- Born: 5 September 1943 Thuravoor, Alappuzha, Kerala, India
- Died: 20 October 2017 (aged 74) Ernakulam, Kerala, India
- Occupations: Writer and professor
- Spouse: Kanchana
- Children: 2

= Thuravoor Viswambharan =

Indian academic (1931-2017)

Thuravoor Viswambharan (5 September 1943 – 20 October 2017), was a Sanskrit scholar, active social worker and writer from the Thuravoor village in the southern state Kerala in India. He was an expert professor on Hindu epics Ramayana, Mahabharata and Vedas. He was a professor in Malayalam, Sanskrit, Indian Mythology and Vedic Science at Maharaja's College Ernakulam, Cochin. He was the state president of Tapasya Kala Sahithya Vedi and the founder president of Vishwa Samvad Kendra Kerala. He made a brief foray into politics as the BJP candidate for the Thrippunithura constituency in the state assembly election of 2016, although he was unsuccessful. He was the host of a popular television show named Bharatha Darshanam, which was telecast in Amrita TV on the basis of Mahabharata, and went up to more than 3000 episodes.
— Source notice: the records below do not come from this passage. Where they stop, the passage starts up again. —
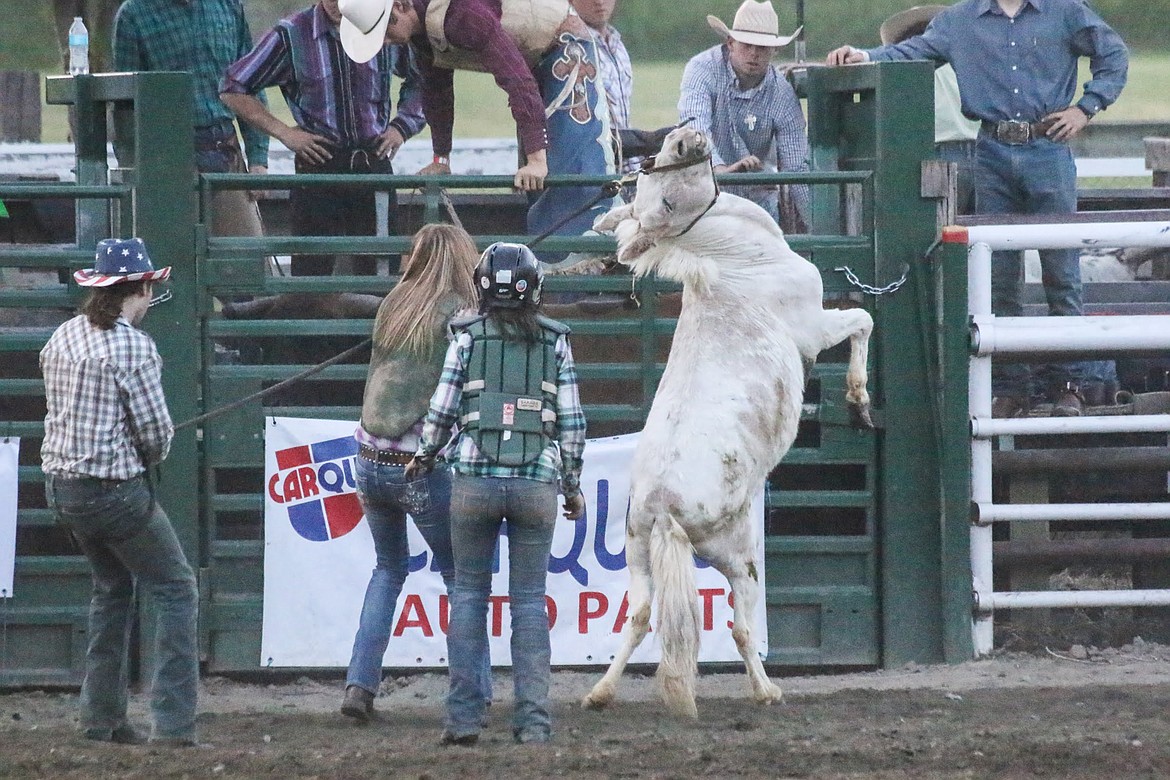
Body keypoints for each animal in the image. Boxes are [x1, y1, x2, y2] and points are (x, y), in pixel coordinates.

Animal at [580, 125, 875, 715]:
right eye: (665, 202)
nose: (685, 137)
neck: (734, 260)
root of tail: (664, 509)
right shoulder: (814, 328)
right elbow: (862, 320)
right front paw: (859, 399)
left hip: (638, 555)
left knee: (639, 617)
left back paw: (600, 692)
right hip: (739, 558)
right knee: (741, 628)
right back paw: (766, 691)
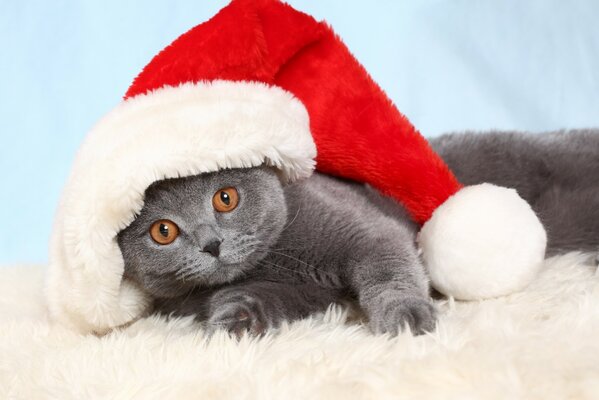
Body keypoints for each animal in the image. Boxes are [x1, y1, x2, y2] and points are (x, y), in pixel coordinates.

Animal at [117, 130, 599, 336]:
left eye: (225, 198)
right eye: (163, 231)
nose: (211, 244)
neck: (277, 259)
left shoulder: (367, 230)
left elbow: (388, 269)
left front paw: (405, 317)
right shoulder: (298, 293)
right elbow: (253, 298)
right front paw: (233, 321)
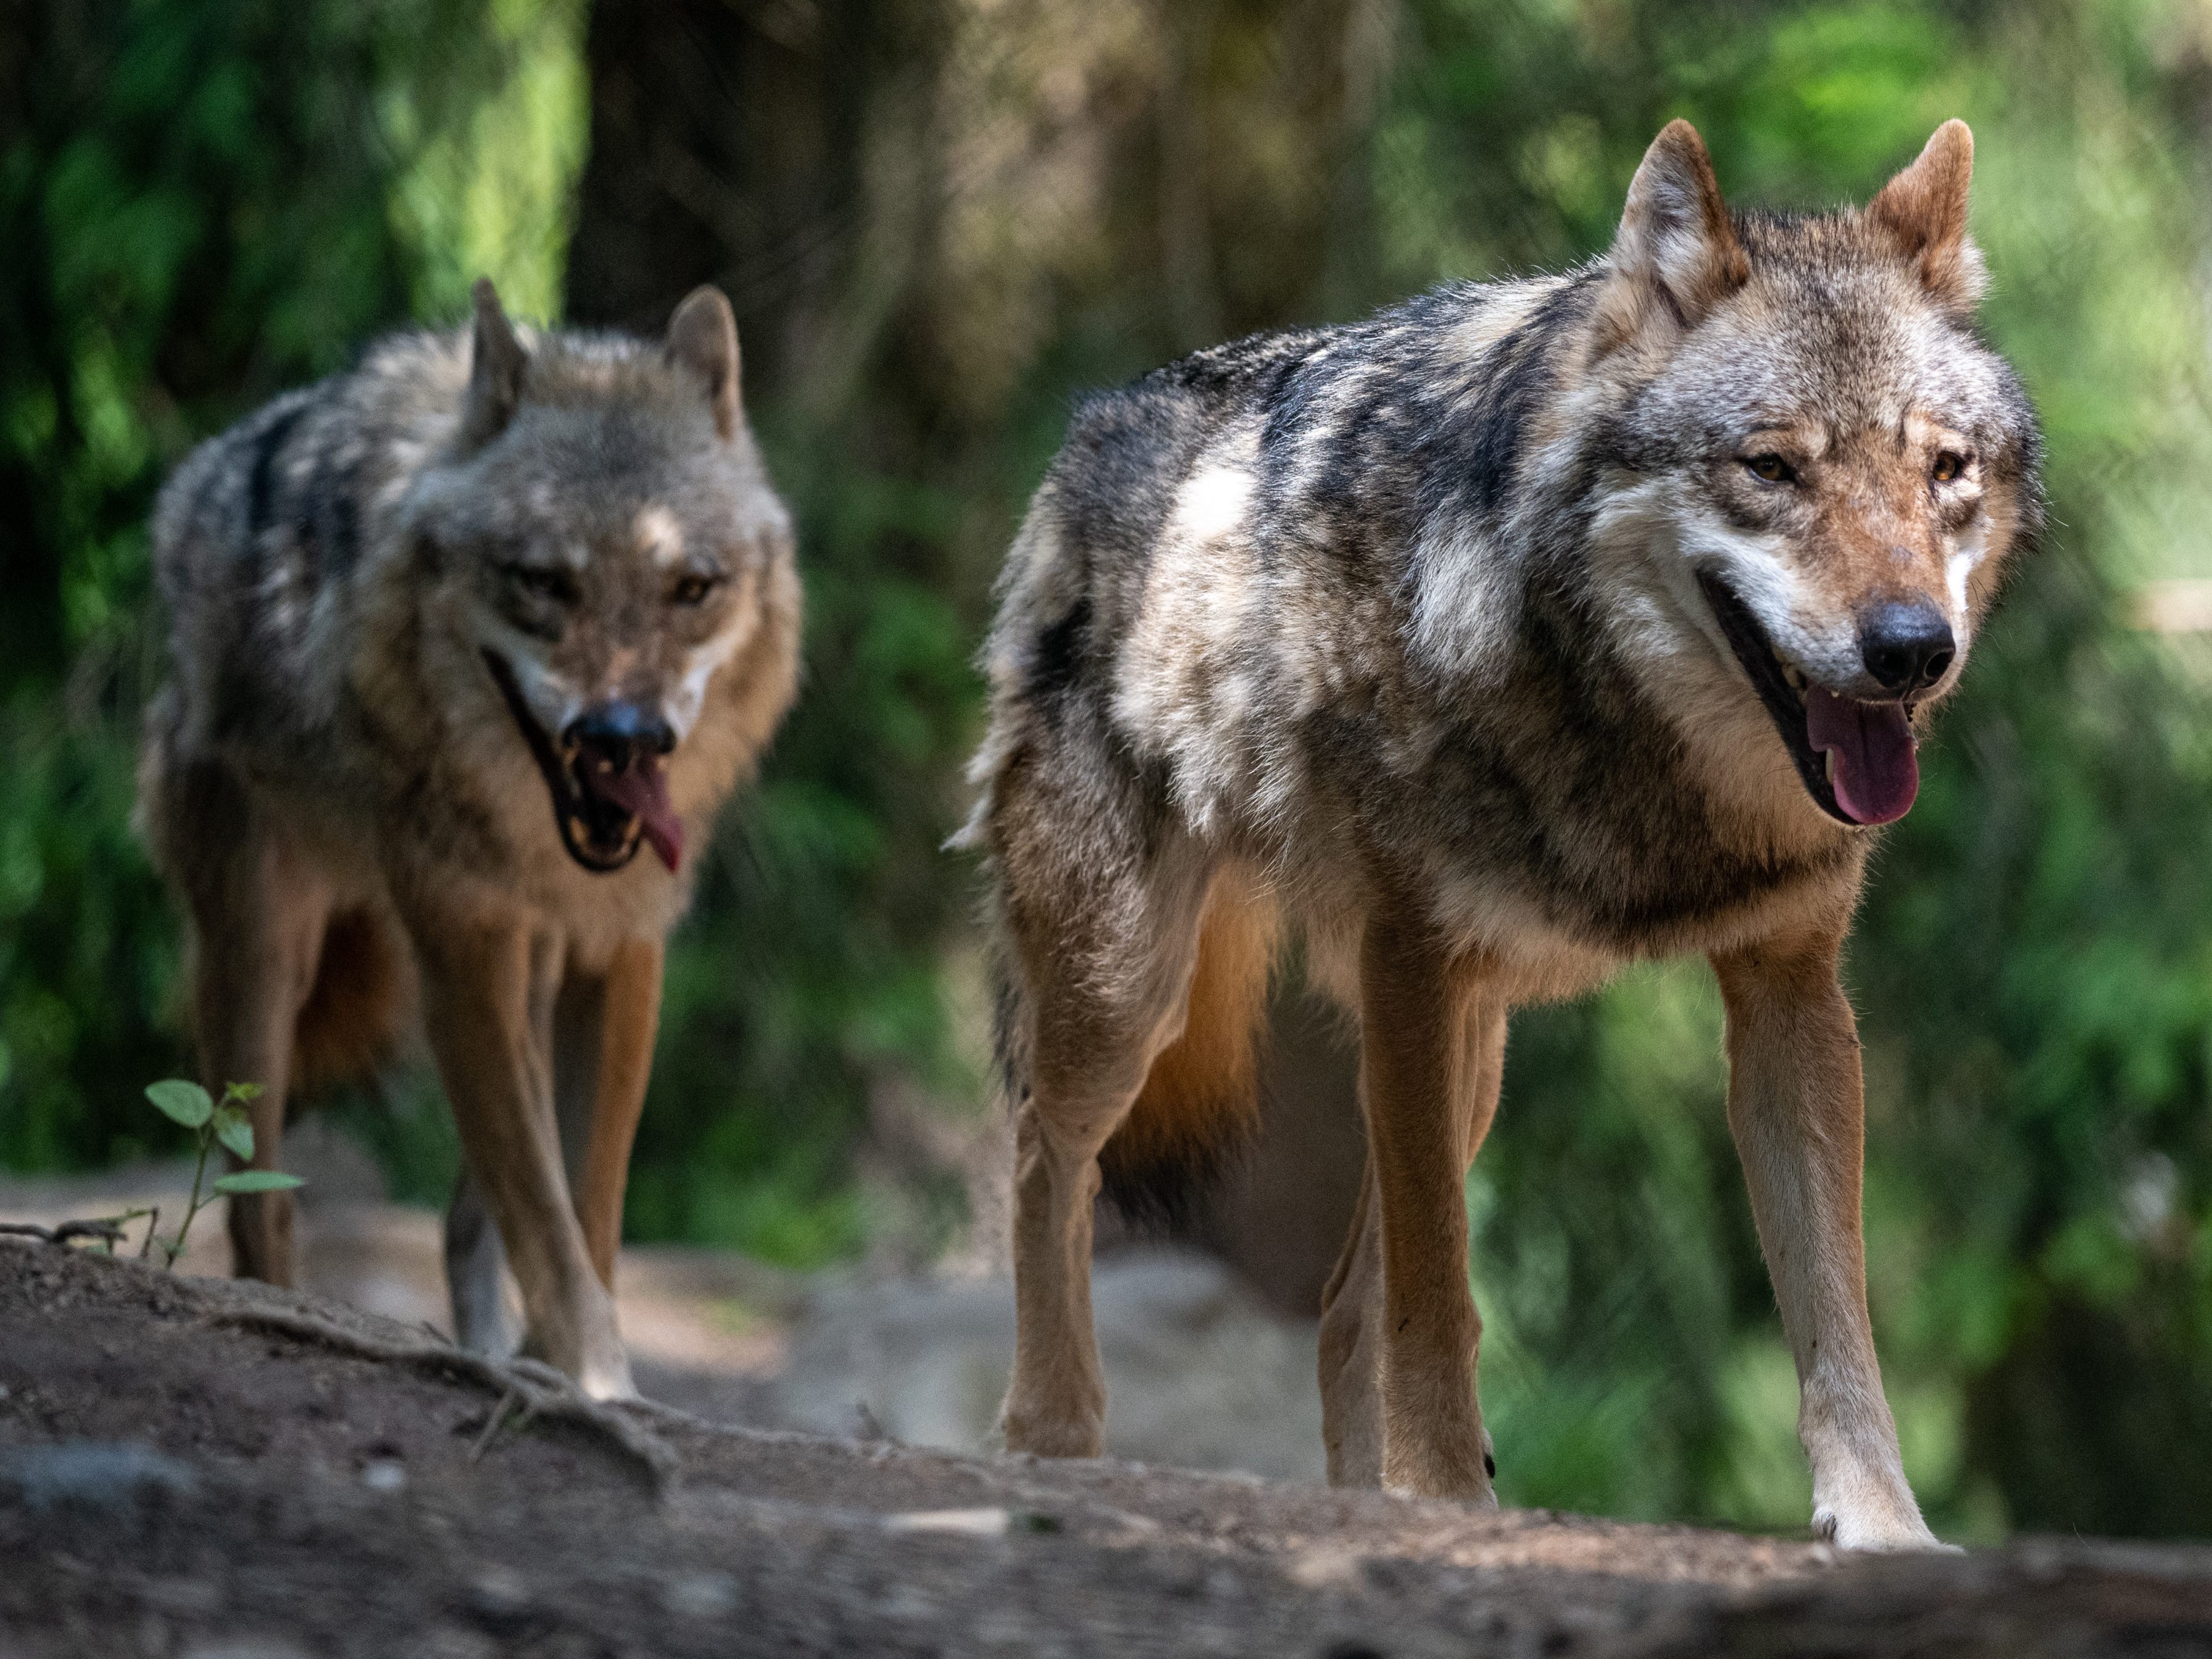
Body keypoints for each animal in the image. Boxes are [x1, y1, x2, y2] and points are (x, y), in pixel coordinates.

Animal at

In this programme, he used to answer various questions regarding to Mahabharata, using his own view point and mixing various contemporary social issues. He was battling with cancer for a long time and died on 20 October 2017 at Sudheendra Mission Hospital in Ernakulam. He was cremated at Ravipuram Crematorium in Ernakulam. He is survived by his wife Prof. Kanchana, who was also his colleague in Maharaja's College, and their two daughters.